DATA.
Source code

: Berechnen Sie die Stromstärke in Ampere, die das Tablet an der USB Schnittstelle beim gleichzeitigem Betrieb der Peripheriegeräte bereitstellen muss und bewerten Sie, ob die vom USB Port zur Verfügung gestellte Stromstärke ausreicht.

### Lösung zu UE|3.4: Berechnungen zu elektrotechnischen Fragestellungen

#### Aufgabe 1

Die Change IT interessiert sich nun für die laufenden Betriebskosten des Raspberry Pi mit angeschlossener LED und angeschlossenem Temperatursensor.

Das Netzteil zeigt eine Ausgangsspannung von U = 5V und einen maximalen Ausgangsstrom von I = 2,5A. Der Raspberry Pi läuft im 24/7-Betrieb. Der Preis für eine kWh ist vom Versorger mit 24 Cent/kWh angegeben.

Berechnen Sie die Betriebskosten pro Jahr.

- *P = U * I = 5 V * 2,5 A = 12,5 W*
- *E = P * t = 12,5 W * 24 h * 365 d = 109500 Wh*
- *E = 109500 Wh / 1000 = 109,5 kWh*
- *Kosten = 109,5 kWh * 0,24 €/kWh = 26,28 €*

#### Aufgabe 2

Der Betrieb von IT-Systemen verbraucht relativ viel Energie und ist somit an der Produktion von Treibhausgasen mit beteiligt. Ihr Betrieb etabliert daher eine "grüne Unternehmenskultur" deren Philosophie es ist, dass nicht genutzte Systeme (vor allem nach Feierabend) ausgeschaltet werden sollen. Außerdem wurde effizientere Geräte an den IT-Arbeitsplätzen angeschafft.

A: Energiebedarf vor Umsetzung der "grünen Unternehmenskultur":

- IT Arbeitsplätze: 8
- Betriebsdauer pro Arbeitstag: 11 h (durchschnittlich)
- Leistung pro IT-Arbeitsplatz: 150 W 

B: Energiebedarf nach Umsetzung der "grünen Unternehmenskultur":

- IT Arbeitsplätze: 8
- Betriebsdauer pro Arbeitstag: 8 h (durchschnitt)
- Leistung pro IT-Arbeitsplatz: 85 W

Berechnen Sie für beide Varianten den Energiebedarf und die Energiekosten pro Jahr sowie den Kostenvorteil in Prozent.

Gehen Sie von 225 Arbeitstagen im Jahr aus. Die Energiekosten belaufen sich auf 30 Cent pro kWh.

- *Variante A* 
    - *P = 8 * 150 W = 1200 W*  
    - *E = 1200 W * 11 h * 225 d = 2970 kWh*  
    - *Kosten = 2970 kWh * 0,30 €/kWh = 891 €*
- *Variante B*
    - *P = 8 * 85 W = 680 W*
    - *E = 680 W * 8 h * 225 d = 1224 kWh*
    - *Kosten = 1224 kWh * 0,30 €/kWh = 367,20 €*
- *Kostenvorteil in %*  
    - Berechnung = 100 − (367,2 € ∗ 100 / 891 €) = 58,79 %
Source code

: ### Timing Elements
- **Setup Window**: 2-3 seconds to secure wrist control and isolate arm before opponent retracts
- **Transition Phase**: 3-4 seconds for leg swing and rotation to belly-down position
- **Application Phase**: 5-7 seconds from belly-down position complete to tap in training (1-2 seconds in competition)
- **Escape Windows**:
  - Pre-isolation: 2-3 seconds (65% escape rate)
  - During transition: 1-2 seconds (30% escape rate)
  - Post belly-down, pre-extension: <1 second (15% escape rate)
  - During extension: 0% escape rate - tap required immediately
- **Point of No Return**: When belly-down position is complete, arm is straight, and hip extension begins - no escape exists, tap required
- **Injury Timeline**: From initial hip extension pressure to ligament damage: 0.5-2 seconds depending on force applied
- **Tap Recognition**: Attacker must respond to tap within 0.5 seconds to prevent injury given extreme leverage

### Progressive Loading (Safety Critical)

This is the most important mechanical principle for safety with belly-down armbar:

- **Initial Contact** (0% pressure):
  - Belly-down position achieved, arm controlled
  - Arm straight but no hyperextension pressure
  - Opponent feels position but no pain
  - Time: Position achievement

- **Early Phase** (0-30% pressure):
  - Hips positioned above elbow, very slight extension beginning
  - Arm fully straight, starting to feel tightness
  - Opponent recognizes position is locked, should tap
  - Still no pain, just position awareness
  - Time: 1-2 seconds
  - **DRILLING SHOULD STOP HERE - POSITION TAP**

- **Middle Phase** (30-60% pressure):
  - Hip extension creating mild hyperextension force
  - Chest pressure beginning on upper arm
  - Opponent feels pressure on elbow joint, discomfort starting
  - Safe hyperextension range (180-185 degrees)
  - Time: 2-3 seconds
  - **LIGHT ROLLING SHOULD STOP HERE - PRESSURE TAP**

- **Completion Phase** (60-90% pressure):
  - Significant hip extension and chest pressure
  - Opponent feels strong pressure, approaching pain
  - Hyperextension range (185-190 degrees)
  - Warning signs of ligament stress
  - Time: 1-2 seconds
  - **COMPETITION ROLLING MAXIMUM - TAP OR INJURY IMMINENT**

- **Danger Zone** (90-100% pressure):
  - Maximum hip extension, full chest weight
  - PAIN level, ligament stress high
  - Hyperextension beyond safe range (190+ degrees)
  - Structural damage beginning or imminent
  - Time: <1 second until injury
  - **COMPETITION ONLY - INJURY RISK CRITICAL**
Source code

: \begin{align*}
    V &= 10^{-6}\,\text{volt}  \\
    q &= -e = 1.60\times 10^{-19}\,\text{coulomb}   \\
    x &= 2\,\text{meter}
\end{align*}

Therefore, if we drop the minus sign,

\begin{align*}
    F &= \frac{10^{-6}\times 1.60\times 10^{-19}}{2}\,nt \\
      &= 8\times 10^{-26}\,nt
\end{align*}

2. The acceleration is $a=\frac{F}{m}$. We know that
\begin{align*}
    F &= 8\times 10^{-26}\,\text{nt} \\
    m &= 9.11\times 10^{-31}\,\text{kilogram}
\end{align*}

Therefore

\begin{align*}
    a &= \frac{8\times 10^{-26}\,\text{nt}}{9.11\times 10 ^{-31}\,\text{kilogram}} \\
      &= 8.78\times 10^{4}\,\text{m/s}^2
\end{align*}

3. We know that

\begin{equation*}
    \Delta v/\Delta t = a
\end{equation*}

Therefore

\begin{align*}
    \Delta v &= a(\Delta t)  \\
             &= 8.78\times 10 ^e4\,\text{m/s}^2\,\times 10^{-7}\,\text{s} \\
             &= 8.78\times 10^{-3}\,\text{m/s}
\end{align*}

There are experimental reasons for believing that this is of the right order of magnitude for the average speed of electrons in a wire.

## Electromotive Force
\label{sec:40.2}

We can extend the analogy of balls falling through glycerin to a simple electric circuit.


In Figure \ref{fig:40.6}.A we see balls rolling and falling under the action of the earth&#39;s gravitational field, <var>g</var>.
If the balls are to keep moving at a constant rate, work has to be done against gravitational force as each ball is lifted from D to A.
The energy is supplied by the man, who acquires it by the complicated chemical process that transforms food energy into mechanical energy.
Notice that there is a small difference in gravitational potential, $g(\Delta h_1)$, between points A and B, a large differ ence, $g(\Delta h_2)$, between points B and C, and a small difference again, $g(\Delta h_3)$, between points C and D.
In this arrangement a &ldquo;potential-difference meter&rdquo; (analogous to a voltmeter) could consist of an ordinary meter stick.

WHAT THE TASK ASKS. Beginning at the line with "- Hip extension" and ending at the line with "We can extend", reproduce each line of the data above exactly, and add no other lines.

ANSWER TO THIS EXERCISE.
  - Hip extension creating mild hyperextension force
  - Chest pressure beginning on upper arm
  - Opponent feels pressure on elbow joint, discomfort starting
  - Safe hyperextension range (180-185 degrees)
  - Time: 2-3 seconds
  - **LIGHT ROLLING SHOULD STOP HERE - PRESSURE TAP**

- **Completion Phase** (60-90% pressure):
  - Significant hip extension and chest pressure
  - Opponent feels strong pressure, approaching pain
  - Hyperextension range (185-190 degrees)
  - Warning signs of ligament stress
  - Time: 1-2 seconds
  - **COMPETITION ROLLING MAXIMUM - TAP OR INJURY IMMINENT**

- **Danger Zone** (90-100% pressure):
  - Maximum hip extension, full chest weight
  - PAIN level, ligament stress high
  - Hyperextension beyond safe range (190+ degrees)
  - Structural damage beginning or imminent
  - Time: <1 second until injury
  - **COMPETITION ONLY - INJURY RISK CRITICAL**
Source code

: \begin{align*}
    V &= 10^{-6}\,\text{volt}  \\
    q &= -e = 1.60\times 10^{-19}\,\text{coulomb}   \\
    x &= 2\,\text{meter}
\end{align*}

Therefore, if we drop the minus sign,

\begin{align*}
    F &= \frac{10^{-6}\times 1.60\times 10^{-19}}{2}\,nt \\
      &= 8\times 10^{-26}\,nt
\end{align*}

2. The acceleration is $a=\frac{F}{m}$. We know that
\begin{align*}
    F &= 8\times 10^{-26}\,\text{nt} \\
    m &= 9.11\times 10^{-31}\,\text{kilogram}
\end{align*}

Therefore

\begin{align*}
    a &= \frac{8\times 10^{-26}\,\text{nt}}{9.11\times 10 ^{-31}\,\text{kilogram}} \\
      &= 8.78\times 10^{4}\,\text{m/s}^2
\end{align*}

3. We know that

\begin{equation*}
    \Delta v/\Delta t = a
\end{equation*}

Therefore

\begin{align*}
    \Delta v &= a(\Delta t)  \\
             &= 8.78\times 10 ^e4\,\text{m/s}^2\,\times 10^{-7}\,\text{s} \\
             &= 8.78\times 10^{-3}\,\text{m/s}
\end{align*}

There are experimental reasons for believing that this is of the right order of magnitude for the average speed of electrons in a wire.

## Electromotive Force
\label{sec:40.2}

We can extend the analogy of balls falling through glycerin to a simple electric circuit.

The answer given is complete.